Exact meaning of uniform integrability for empirical distributions

functional-analysisprobability theoryreal-analysis

Suppose we have $n$ non-negative integer-valued random variables $X_1,\ldots,X_n$ and consider the empirical distribution $$Q := \frac{1}{n}\sum_{i=1}^n \delta_{X_i}.$$ We equip any probability mass function $q \in \mathcal{P}(\mathbb{Z}_+)$ with the usual $\ell^1$ norm $\|q\|:= \sum_{k=0}^\infty q_k$. I am confused on the precise meaning of the statement that the empirical distribution $Q$ is uniformly integrable (notice that $Q$ depends on $n$). In the typical setting, we say that a collection of random variables $(X_n~\colon n \in \mathbb N)$ is U.I. (Uniformly Integrable) if there exists some $K >0$ so that $\sup_{n\in \mathbb N} \mathbb{E}(|X_n|\mathbf{1}_{|X_n| \geq K}) < \epsilon$ for each pre-fixed $\epsilon > 0$. But how does this general definition translates into the aforementioned setting really bothers me… Thanks for any help!

Best Answer

I'm going to reference arxiv.org/pdf/1804.04608.pdf, which was cited in the comments as the motivation for this question. The paper uses the following notation:

  • $\Omega = \{(\eta_i)_{i=1,\dots,n}\in \mathbb{Z}_+: \sum_{i=1}^n \eta_i = m\}$. Because we vary $m$ and $n$, I'm going to instead write $m_n$ and $\Omega^m_n$. The paper seems to be implying that $(\eta_i)_{i\in\mathbb{N}}$ is some fixed sequence.
  • $Q(0) = \frac{1}{n}\sum_{i=1}^n \delta_{\eta_i}$ is the empirical measure.
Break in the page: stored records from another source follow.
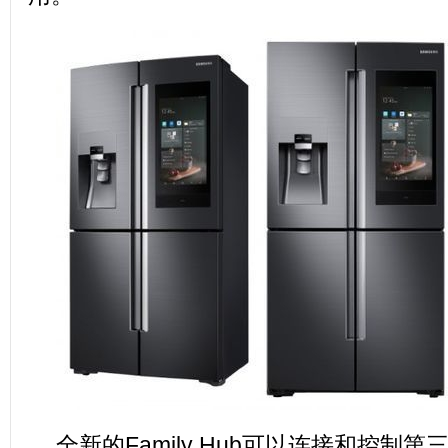
全新的Family Hub可以连接和控制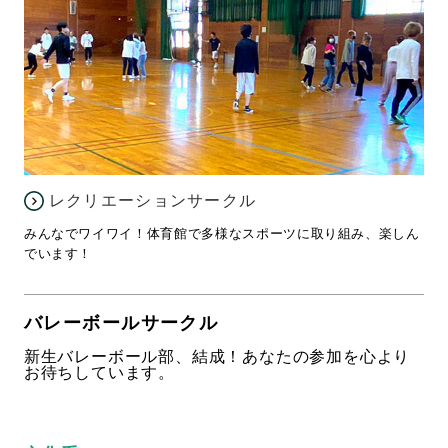
レクリエーションサークル
みんなでワイワイ！体育館で多様なスポーツに取り組み、楽しん
でいます！
バレーボールサークル
新生バレーボール部、結成！あなたの参加を心より
お待ちしています。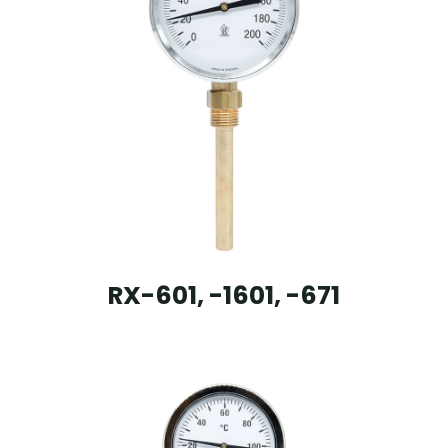
RX-601, -1601, -671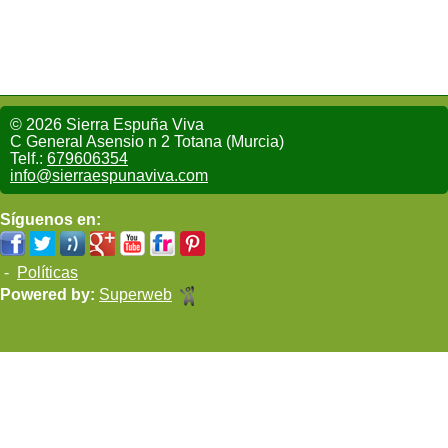
© 2026 Sierra Espuña Viva
C General Asensio n 2 Totana (Murcia)
Telf.:
679606354
info@sierraespunaviva.com
Síguenos en:
-
Políticas
Powered by:
Superweb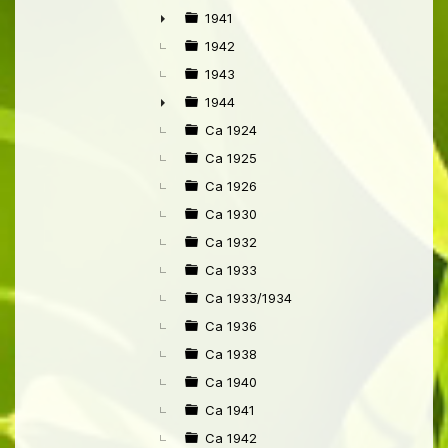
►
1941
►
1942
1943
1944
►
Ca 1924
Ca 1925
Ca 1926
Ca 1930
Ca 1932
Ca 1933
Ca 1933/1934
Ca 1936
Ca 1938
Ca 1940
Ca 1941
Ca 1942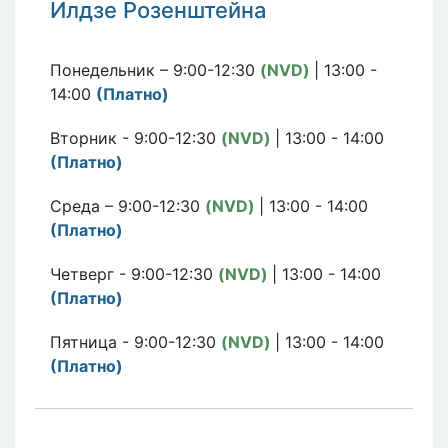
Илдзе Розенштейна
Понедельник – 9:00-12:30
(NVD)
| 13:00 -
14:00
(Платно)
Вторник - 9:00-12:30
(NVD)
| 13:00 - 14:00
(Платно)
Среда – 9:00-12:30
(NVD)
| 13:00 - 14:00
(Платно)
Четверг - 9:00-12:30
(NVD)
| 13:00 - 14:00
(Платно)
Пятница - 9:00-12:30
(NVD)
| 13:00 - 14:00
(Платно)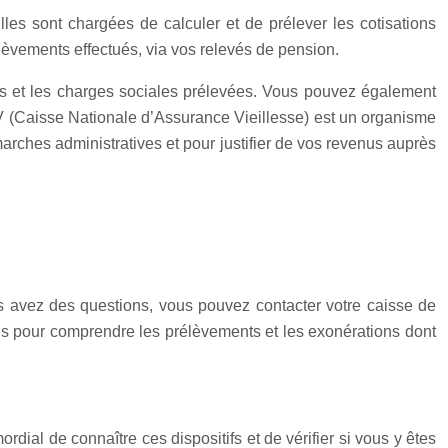
lles sont chargées de calculer et de prélever les cotisations
lèvements effectués, via vos relevés de pension.
sés et les charges sociales prélevées. Vous pouvez également
AV (Caisse Nationale d’Assurance Vieillesse) est un organisme
émarches administratives et pour justifier de vos revenus auprès
us avez des questions, vous pouvez contacter votre caisse de
ons pour comprendre les prélèvements et les exonérations dont
rdial de connaître ces dispositifs et de vérifier si vous y êtes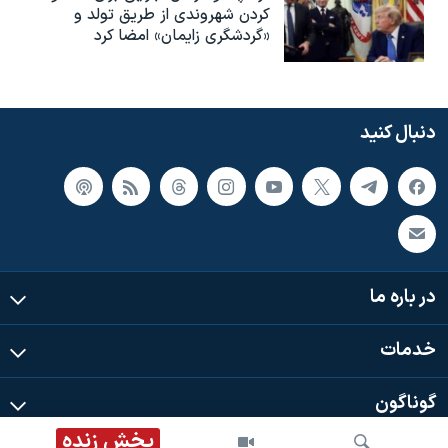
کردن شهروندی از طریق تولد و
«گردشگری زایمان» امضا کرد
دنبال کنید
در باره ما
خدمات
گوناگون
پخش زنده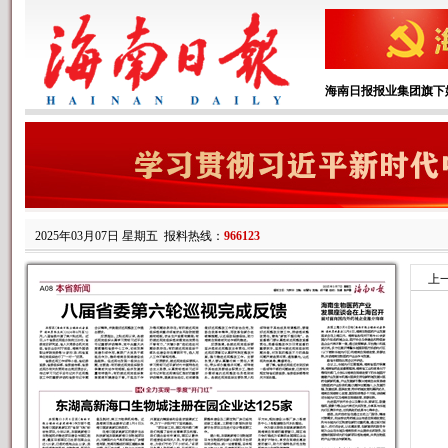
海南日报报业集团旗下
2025年03月07日 星期五
报料热线：
966123
上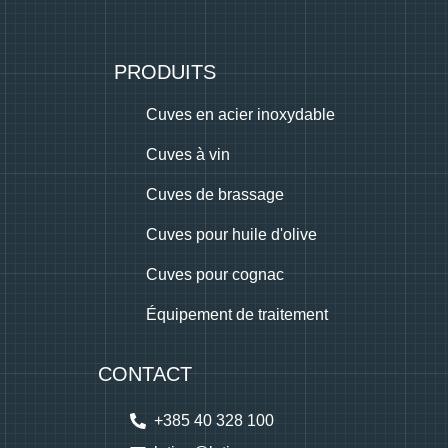
PRODUITS
Cuves en acier inoxydable
Cuves à vin
Cuves de brassage
Cuves pour huile d'olive
Cuves pour cognac
Équipement de traitement
CONTACT
+385 40 328 100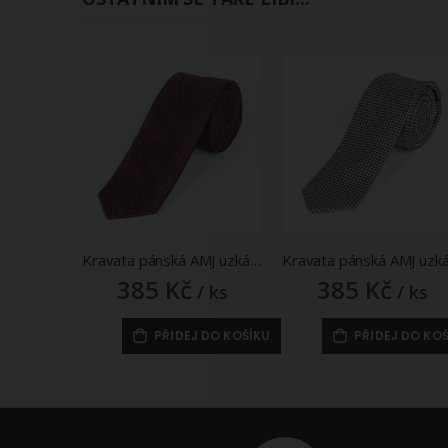
Kravata pánská AMJ úzká vzorovaná KI1001, vínová
385 Kč
385 Kč
/ ks
/ ks
PŘIDEJ DO KOŠÍKU
PŘIDEJ DO KO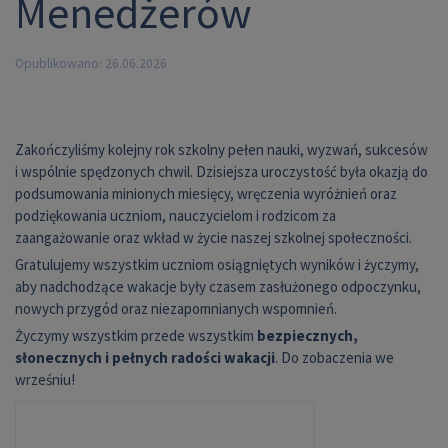
Menedżerów
Opublikowano: 26.06.2026
Zakończyliśmy kolejny rok szkolny pełen nauki, wyzwań, sukcesów
i wspólnie spędzonych chwil. Dzisiejsza uroczystość była okazją do
podsumowania minionych miesięcy, wręczenia wyróżnień oraz
podziękowania uczniom, nauczycielom i rodzicom za
zaangażowanie oraz wkład w życie naszej szkolnej społeczności.
Gratulujemy wszystkim uczniom osiągniętych wyników i życzymy,
aby nadchodzące wakacje były czasem zasłużonego odpoczynku,
nowych przygód oraz niezapomnianych wspomnień.
Życzymy wszystkim przede wszystkim
bezpiecznych,
słonecznych i pełnych radości wakacji
. Do zobaczenia we
wrześniu!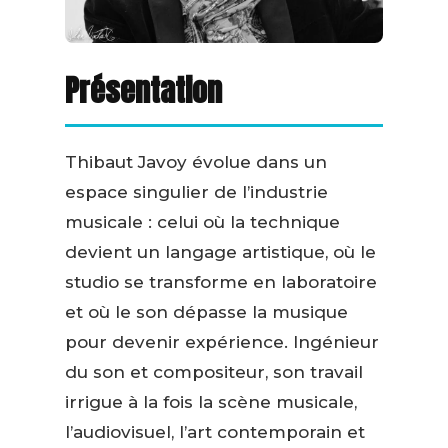
Présentation
Thibaut Javoy évolue dans un
espace singulier de l’industrie
musicale : celui où la technique
devient un langage artistique, où le
studio se transforme en laboratoire
et où le son dépasse la musique
pour devenir expérience. Ingénieur
du son et compositeur, son travail
irrigue à la fois la scène musicale,
l’audiovisuel, l’art contemporain et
Again, I will write $Q_n = \frac{1}{n}\sum_{i=1}^n \delta_{\eta_i}$ for clarity, omitting the $(0)$ as this question does not regard the dynamics of the process introduced in the paper. For each $n$, we regard $Q_n$ as an element of $\ell^1(\mathbb{Z}_+)$.
  • $Q_n \to q$ in $\ell^1(\mathbb{Z}_+)$, $\frac{m_n}{n} \to \rho$ and $\lambda = \sum_{k=0}^\infty kq_k$.

We ignore the dynamics introduced in the paper. We can clearly see that each $Q_n$ is a probability measure (I'm assuming the configuration $(\eta_i)_{i\in\mathbb{N}}$ is fixed and non-random. If I misread that, then the argument only changes slightly). Furthermore, convergence in $\ell^1$ is equivalent to total variation convergence, so $q$ is also a probability measure. So, we can assign to each $n$ a random variable $Y_n := \eta_{U_n}$ where $U_n$ is sampled from $\{1,\dots,n\}$ uniformly at random. Then $Y_n$ has distribution $Q_n$. Let $Y$ be some random variable sampled from $q$. Then $Y_n \to Y$ in total variation. For each $n$, $\mathbb{E}[Y_n] = \frac{1}{n}\sum_{i=1}^n \eta_i = \frac{m_n}{n} \to \rho$, and $\mathbb{E}[Y] = \sum_{k=1}^\infty kq_k = \lambda$.

The paper states that $\rho = \lambda$ if $Q(0)$ is uniformly integrable. What they mean is that if the sequence of random variables $\{Y_n\}_{n \in \mathbb{N}}$ is uniformly integrable, then total variation convergence implies convergence in expectation so that,

$$\rho = \lim_{n\to\infty} \frac{m_n}{n} = \lim_{n\to\infty}\mathbb{E}[Y_n] = \mathbb{E}[Y] = \lambda.$$

The precise definition of this uniform integrability is,

$$\lim_{K\to\infty} \sup_{n \in \mathbb{N}} \mathbb{E}[Y_n\mathbb{I}_{Y_n > K}] = \lim_{K\to\infty} \sup_n \frac{1}{n}\sum_{i=1}^n \eta_i\mathbb{I}_{\eta_i > K} = 0.$$

I tried to come up with a nice counterexample, but I can't think of one where $Q_n$ are not uniformly integrable and it converges to a measure $q$ in total variation. I'd be interested to see if anyone has such a counter example. I suspect that for most if not all counterexamples, $\rho = \infty$ and $\lambda < \infty$.